Methylation values are based on the type of cells constituting the tumor tissue, including cancer cells and normal cells such as immune cells, which could contribute to tumor heterogeneity. We therefore evaluated the performance of different methods to assess tumor purity in our cohort: histopatholology, InfiniumPurify, PAMES, RF_absolute and RF_estimate. Histopathological evaluation was in good agreement with the methylation tools InfiniumPurify and PAMES and could better discriminate between tumor methylation classes from the normal tissue class than the other methods. One should note that the different computational methods are based on the same material, whereas histology was made on an adjacent tumor section from the same biopsy. In agreement with Johann et al.28 RF_estimate systematically predicted higher tumor purities in diffuse gliomas than the other methods and RF_absolute estimated the lowest tumor purities independently of the tumor type. This warrants some cautions when setting a general threshold when selecting samples for further analysis as it may vary depending on the method, the type of tumor, as well as the specific research question. We included biopsies with >70% tumor purity, as previously recommended17,36, for intratumor heterogeneity analyses. The intratumor subtype heterogeneity found in glioblastoma IDH-wildtype and high-grade meningioma was not driven by differing tumor content within the tumors in most of the cases. The intratumor heterogeneity in diffuse glioma and meningioma was also detected at individual CpG sites.

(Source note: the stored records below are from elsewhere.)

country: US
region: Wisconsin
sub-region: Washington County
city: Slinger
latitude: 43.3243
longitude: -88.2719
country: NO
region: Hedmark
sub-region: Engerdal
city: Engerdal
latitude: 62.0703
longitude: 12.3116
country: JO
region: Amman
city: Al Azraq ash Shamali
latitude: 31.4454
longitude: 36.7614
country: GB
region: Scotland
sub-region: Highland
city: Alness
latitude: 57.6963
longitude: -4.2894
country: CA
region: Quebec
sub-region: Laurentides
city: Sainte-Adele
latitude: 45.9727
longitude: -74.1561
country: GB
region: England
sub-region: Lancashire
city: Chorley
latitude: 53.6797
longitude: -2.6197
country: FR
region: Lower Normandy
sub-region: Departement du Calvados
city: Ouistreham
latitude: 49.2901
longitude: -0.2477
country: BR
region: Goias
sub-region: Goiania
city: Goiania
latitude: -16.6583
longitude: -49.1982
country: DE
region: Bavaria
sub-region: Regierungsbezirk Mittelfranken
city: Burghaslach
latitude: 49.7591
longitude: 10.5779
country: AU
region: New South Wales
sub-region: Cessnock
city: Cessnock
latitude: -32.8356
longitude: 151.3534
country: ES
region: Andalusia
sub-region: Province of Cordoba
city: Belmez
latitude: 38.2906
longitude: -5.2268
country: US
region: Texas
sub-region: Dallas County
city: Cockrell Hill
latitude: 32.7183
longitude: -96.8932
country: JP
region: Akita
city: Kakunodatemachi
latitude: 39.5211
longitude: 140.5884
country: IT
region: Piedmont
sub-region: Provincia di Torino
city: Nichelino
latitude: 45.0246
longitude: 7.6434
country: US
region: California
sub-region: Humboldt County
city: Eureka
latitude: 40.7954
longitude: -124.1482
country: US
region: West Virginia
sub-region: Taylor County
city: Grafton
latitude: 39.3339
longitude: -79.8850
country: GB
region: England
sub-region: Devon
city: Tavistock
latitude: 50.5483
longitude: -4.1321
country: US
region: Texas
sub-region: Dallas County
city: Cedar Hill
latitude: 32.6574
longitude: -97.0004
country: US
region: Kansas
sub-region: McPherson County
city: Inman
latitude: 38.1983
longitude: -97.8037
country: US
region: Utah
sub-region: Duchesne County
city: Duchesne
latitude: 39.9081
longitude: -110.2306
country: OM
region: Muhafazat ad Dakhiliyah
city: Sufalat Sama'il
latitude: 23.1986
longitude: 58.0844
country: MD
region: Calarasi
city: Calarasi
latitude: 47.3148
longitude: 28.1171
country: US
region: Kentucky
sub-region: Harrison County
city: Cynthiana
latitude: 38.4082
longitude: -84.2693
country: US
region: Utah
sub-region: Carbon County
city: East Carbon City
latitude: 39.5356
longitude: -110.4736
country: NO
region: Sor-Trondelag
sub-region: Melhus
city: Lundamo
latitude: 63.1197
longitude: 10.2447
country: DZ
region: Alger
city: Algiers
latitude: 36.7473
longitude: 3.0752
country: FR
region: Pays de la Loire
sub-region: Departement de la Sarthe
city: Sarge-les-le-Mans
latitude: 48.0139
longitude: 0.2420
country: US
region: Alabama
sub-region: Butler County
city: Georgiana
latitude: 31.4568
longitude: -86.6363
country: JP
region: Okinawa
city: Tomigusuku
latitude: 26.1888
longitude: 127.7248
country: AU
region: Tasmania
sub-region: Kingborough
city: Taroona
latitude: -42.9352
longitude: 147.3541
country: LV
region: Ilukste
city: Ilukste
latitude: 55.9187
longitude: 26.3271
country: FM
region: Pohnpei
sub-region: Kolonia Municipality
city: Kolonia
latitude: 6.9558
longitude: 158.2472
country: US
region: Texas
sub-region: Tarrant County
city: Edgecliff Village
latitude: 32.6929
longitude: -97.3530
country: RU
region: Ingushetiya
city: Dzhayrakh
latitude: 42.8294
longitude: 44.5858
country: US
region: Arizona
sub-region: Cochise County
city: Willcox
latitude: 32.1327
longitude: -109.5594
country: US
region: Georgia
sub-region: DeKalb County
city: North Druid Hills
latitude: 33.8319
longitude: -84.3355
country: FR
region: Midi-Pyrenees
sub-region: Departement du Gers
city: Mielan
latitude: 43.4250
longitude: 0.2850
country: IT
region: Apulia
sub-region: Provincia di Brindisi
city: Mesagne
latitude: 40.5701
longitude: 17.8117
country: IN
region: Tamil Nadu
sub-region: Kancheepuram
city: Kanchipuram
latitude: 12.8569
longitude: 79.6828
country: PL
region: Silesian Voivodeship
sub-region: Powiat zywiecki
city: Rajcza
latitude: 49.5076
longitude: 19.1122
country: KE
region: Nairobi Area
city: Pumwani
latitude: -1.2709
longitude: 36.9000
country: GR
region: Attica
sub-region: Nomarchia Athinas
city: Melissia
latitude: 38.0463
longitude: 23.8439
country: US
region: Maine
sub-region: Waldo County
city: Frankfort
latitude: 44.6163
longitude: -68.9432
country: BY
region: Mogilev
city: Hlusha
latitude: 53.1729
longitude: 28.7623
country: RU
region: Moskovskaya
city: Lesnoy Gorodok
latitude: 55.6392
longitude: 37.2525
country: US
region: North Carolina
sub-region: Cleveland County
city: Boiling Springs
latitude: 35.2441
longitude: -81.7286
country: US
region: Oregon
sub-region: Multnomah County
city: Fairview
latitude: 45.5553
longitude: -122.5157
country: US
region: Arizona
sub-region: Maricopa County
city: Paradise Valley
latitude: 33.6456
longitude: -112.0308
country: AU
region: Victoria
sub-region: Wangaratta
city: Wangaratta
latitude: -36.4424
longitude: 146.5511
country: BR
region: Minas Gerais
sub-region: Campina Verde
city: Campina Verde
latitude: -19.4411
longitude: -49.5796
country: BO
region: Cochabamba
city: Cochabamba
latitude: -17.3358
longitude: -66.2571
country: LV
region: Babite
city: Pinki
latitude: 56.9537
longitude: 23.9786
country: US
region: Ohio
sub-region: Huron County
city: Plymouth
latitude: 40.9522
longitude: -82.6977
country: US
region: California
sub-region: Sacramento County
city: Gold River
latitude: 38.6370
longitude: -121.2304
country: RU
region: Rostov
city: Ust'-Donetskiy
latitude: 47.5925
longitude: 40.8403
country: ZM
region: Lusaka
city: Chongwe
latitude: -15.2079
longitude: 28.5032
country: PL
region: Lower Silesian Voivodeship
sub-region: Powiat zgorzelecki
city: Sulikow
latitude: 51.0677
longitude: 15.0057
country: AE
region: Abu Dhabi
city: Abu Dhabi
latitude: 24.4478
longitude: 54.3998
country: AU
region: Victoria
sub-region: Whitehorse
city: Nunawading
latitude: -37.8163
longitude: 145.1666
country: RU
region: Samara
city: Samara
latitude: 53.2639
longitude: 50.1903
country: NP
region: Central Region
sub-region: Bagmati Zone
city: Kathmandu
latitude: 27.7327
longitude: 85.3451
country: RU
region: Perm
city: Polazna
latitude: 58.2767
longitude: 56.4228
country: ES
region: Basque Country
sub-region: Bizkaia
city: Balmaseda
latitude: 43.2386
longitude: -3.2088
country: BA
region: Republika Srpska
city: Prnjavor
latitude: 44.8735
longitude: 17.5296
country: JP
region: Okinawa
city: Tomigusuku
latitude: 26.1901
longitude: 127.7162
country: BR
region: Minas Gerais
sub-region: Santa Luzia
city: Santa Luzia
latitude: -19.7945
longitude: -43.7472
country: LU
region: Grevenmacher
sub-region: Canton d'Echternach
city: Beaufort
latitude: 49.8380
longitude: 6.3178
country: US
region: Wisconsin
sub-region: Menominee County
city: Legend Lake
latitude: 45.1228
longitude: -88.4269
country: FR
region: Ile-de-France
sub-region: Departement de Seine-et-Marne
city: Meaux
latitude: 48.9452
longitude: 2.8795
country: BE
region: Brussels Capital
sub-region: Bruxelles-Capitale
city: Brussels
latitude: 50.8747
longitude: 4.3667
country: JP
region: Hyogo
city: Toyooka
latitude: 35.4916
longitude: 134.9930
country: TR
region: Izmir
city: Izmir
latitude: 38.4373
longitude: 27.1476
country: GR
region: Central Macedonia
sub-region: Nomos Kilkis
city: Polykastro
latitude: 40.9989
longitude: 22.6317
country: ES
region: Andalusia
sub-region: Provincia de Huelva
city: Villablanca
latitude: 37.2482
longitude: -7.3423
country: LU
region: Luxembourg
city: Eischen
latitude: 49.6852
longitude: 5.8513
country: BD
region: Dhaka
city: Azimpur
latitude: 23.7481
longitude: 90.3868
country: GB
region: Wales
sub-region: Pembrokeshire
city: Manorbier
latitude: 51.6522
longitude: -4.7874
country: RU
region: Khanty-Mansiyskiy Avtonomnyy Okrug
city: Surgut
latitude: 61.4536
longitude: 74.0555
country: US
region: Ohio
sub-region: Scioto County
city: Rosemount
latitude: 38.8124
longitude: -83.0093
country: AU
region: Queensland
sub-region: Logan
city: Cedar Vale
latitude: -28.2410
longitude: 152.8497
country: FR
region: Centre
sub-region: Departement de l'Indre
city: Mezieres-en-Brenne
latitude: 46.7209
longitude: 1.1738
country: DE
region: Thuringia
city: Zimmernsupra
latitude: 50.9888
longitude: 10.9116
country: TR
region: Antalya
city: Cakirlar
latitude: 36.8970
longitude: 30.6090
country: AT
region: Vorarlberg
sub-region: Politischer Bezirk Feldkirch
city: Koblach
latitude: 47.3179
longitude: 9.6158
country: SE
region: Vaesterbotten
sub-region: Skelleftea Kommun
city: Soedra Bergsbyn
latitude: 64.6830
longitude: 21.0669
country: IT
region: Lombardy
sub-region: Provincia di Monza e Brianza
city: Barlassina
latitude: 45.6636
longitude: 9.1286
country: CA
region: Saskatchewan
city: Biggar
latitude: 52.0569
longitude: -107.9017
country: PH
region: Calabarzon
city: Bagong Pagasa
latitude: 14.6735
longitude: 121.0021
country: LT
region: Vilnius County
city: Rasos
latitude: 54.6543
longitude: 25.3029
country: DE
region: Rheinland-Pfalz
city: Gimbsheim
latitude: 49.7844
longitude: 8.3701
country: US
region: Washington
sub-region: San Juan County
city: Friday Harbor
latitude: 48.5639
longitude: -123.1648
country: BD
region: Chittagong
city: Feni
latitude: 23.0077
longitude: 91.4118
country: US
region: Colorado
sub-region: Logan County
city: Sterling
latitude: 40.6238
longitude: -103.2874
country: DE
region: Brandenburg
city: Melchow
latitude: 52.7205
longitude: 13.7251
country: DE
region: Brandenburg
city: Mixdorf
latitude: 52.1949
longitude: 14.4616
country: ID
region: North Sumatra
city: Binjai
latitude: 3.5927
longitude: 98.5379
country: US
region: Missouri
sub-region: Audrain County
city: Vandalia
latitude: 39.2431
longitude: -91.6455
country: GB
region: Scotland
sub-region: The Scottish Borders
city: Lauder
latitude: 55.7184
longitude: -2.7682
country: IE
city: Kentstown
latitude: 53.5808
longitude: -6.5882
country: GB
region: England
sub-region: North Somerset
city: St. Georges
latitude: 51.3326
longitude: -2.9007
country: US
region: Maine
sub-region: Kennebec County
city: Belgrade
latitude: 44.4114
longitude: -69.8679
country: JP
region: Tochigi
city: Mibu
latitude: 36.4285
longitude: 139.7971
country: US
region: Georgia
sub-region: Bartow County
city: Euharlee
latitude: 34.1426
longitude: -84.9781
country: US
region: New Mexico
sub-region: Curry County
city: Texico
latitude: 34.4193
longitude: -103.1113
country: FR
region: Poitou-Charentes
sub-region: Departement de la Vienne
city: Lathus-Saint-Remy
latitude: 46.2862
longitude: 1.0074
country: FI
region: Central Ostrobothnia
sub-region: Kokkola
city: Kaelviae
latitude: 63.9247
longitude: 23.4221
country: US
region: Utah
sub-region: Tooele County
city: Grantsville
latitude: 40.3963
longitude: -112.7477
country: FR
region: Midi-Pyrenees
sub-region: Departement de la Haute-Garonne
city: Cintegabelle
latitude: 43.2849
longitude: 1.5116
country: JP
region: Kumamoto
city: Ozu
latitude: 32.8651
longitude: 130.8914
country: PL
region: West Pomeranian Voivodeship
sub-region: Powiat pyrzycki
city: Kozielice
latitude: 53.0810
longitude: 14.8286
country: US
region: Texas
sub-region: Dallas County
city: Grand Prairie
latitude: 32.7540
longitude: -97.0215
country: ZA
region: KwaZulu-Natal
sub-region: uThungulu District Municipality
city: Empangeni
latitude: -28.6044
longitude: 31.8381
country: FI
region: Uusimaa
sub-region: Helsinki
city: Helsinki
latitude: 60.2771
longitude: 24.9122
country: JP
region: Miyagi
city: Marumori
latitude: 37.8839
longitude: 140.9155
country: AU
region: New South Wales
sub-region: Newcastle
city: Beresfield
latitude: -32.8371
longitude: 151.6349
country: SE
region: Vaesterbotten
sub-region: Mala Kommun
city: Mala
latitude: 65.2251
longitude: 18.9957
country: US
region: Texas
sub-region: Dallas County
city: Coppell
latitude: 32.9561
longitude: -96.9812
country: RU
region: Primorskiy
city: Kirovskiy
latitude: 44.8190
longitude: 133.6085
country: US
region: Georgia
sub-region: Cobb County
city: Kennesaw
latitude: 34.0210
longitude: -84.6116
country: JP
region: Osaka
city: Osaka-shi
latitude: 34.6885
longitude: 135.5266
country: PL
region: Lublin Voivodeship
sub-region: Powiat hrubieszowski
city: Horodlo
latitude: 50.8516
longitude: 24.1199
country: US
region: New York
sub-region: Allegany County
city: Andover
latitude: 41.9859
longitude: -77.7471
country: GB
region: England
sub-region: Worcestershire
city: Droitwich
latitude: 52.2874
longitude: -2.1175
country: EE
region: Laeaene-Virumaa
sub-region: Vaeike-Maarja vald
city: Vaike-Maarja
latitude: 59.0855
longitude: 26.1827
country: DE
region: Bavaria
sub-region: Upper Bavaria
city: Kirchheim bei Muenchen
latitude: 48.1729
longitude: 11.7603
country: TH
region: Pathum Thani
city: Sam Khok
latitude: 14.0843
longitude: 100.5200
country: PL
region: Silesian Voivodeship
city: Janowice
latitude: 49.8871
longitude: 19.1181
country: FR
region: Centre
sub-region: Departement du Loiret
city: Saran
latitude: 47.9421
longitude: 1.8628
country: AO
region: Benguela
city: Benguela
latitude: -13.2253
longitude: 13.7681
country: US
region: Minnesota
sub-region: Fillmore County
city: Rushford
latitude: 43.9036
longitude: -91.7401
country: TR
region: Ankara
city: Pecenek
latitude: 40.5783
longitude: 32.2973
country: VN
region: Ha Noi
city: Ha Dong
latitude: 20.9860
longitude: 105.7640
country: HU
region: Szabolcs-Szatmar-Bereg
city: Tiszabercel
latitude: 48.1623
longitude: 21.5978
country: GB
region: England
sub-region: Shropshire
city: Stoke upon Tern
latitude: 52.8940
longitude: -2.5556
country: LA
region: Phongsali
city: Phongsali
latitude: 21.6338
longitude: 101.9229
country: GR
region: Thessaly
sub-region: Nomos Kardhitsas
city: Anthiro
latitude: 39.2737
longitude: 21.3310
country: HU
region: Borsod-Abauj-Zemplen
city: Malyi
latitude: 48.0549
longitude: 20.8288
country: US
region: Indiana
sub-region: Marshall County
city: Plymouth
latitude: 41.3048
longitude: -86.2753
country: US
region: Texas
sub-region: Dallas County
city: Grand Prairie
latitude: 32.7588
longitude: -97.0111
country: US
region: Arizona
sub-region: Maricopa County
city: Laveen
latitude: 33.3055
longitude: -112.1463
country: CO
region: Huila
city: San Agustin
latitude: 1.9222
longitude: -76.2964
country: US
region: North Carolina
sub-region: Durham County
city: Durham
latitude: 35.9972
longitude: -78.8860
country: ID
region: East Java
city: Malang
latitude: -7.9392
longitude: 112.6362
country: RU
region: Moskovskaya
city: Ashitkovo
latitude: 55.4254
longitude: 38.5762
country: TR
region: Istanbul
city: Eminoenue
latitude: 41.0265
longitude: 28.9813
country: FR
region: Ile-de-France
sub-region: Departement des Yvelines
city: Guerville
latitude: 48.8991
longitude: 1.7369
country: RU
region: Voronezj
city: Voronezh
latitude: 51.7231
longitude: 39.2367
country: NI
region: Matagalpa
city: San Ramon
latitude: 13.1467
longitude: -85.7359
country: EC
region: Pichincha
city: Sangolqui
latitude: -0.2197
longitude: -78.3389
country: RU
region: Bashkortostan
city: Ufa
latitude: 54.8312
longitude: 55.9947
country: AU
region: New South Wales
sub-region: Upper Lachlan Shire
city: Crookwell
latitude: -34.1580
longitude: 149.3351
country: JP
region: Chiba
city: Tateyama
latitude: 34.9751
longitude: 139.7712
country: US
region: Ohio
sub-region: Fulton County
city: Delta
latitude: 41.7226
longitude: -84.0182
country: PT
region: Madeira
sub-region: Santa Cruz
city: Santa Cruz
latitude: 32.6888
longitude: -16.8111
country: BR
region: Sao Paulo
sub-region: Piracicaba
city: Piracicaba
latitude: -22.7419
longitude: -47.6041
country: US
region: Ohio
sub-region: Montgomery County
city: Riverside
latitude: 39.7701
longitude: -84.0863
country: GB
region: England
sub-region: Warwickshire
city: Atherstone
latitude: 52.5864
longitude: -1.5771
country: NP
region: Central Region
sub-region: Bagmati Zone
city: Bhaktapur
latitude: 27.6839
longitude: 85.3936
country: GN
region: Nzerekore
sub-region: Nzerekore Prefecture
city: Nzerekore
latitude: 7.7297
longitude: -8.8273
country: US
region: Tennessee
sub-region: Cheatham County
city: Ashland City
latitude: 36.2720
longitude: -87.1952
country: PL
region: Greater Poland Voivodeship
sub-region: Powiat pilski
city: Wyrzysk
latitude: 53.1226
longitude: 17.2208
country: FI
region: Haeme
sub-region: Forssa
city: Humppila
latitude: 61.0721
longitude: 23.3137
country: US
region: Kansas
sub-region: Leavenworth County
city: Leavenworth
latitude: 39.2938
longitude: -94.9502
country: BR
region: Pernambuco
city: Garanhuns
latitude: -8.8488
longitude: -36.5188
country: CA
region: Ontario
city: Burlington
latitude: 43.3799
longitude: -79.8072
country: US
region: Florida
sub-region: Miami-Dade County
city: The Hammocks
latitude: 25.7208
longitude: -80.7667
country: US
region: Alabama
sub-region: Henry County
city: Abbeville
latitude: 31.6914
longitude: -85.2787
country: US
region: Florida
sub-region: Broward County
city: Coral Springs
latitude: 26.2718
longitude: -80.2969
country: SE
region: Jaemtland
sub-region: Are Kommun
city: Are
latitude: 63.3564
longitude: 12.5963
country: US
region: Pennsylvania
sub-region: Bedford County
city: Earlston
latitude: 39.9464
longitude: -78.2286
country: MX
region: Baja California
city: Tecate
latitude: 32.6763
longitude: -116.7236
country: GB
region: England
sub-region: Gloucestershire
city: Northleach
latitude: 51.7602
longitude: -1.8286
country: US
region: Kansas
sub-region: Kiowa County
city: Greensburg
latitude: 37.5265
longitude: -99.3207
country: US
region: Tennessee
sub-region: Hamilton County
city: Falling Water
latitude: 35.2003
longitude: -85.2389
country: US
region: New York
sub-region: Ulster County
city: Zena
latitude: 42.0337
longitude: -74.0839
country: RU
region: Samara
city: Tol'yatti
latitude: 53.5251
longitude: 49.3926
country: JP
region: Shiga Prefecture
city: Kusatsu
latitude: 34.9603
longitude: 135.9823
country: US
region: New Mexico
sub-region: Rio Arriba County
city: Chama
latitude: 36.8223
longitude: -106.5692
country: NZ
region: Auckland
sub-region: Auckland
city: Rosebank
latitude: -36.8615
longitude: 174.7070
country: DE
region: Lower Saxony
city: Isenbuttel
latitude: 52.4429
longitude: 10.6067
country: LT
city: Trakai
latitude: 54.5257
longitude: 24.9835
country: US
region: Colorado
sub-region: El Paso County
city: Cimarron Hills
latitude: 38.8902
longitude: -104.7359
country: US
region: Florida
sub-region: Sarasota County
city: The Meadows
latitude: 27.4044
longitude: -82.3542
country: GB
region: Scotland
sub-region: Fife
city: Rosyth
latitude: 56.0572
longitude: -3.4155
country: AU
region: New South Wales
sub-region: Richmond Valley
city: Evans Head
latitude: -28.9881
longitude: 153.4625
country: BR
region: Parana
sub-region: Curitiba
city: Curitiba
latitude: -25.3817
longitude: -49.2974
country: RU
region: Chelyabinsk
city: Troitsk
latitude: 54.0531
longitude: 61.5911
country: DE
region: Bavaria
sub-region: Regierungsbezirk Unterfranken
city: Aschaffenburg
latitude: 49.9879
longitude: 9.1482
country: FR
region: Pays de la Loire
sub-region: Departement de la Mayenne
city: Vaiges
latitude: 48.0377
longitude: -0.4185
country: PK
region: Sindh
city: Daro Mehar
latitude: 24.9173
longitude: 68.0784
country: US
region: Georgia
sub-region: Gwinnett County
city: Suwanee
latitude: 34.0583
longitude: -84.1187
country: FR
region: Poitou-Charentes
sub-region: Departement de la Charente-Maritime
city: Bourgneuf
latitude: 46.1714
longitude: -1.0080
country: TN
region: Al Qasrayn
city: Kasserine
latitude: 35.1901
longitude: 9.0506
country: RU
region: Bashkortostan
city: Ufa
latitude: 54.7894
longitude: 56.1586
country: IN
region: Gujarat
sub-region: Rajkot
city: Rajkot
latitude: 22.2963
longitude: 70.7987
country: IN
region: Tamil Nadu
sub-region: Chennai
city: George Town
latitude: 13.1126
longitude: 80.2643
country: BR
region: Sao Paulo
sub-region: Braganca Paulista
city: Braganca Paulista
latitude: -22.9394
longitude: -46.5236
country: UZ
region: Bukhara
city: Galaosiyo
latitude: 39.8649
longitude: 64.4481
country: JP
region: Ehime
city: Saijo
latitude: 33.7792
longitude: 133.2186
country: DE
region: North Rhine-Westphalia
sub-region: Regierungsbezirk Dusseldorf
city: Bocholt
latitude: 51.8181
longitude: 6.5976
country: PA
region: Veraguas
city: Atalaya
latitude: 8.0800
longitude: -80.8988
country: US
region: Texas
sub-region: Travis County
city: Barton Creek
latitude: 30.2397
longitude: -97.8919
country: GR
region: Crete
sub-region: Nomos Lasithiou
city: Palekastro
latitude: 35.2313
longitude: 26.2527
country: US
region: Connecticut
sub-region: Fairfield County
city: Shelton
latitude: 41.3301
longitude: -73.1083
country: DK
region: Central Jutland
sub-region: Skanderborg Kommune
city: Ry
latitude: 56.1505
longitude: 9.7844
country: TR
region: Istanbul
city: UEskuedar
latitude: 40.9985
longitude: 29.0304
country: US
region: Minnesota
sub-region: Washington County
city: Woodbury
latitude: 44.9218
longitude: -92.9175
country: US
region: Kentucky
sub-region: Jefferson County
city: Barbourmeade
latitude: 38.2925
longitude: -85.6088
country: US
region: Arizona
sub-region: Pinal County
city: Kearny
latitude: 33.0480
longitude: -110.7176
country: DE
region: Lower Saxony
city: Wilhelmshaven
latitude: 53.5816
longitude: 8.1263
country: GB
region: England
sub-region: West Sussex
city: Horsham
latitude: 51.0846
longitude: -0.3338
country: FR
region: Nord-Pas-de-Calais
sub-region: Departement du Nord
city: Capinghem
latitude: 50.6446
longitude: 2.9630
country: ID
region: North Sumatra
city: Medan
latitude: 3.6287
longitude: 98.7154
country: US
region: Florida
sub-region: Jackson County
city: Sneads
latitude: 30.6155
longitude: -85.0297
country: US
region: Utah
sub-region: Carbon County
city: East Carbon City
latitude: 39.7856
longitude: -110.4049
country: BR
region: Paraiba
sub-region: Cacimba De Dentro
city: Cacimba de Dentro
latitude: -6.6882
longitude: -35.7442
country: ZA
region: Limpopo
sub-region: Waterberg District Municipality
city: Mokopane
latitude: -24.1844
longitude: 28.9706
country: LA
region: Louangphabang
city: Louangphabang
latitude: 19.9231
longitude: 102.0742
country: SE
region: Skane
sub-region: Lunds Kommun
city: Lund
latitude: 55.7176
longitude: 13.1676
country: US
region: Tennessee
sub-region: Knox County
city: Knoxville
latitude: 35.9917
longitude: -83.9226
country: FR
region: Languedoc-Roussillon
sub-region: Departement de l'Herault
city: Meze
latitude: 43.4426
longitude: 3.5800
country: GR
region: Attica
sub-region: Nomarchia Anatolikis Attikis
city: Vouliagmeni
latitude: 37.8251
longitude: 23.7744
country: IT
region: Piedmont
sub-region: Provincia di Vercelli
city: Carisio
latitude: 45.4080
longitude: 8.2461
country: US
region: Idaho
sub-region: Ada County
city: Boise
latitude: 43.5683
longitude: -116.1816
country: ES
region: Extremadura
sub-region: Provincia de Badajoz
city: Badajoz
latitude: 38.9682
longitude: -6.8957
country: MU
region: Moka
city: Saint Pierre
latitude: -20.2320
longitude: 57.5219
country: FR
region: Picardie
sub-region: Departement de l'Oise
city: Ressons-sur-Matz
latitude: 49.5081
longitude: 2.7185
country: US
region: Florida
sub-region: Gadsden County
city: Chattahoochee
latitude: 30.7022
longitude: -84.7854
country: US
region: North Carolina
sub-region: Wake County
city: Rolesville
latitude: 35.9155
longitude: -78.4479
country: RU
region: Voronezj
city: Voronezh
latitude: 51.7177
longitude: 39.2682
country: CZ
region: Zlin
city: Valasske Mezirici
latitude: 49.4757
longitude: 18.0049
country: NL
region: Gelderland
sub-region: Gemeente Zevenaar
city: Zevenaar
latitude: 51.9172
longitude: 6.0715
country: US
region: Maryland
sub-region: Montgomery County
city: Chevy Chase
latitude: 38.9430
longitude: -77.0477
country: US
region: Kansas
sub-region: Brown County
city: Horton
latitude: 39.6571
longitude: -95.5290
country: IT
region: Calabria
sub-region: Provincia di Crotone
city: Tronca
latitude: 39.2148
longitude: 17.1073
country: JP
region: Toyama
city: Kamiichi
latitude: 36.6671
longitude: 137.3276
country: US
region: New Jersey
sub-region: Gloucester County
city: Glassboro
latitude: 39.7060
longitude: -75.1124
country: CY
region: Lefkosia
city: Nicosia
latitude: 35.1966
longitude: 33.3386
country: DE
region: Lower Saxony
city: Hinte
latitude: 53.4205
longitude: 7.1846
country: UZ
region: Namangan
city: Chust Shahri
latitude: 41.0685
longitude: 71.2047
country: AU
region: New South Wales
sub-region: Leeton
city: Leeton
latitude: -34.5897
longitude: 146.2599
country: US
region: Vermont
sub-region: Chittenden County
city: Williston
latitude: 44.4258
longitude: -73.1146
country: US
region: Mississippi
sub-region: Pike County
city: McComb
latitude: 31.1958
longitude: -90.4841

We observed that the number of DMPs was not associated with differences in tumor purity between intratumor biopsy pairs demonstrating that variable tumor content was not causing such methylation heterogeneity in these tumors. The high intratumor DMP heterogeneity found in patient GU-hgMNG-14 could, however, be explained by the distinct phenotypes with clearly two tumor components and corresponding different CNS WHO grades of these.

In conclusion, our study demonstrates the variability in DNA methylation within diffuse gliomas and meningiomas that potentially affects tumor classification and interpretation of methylation-based biomarkers. Using chromosomal copy number profiles inferred from the array data, we also demonstrate CNA heterogeneity, with implications for clinical diagnosis and prognosis.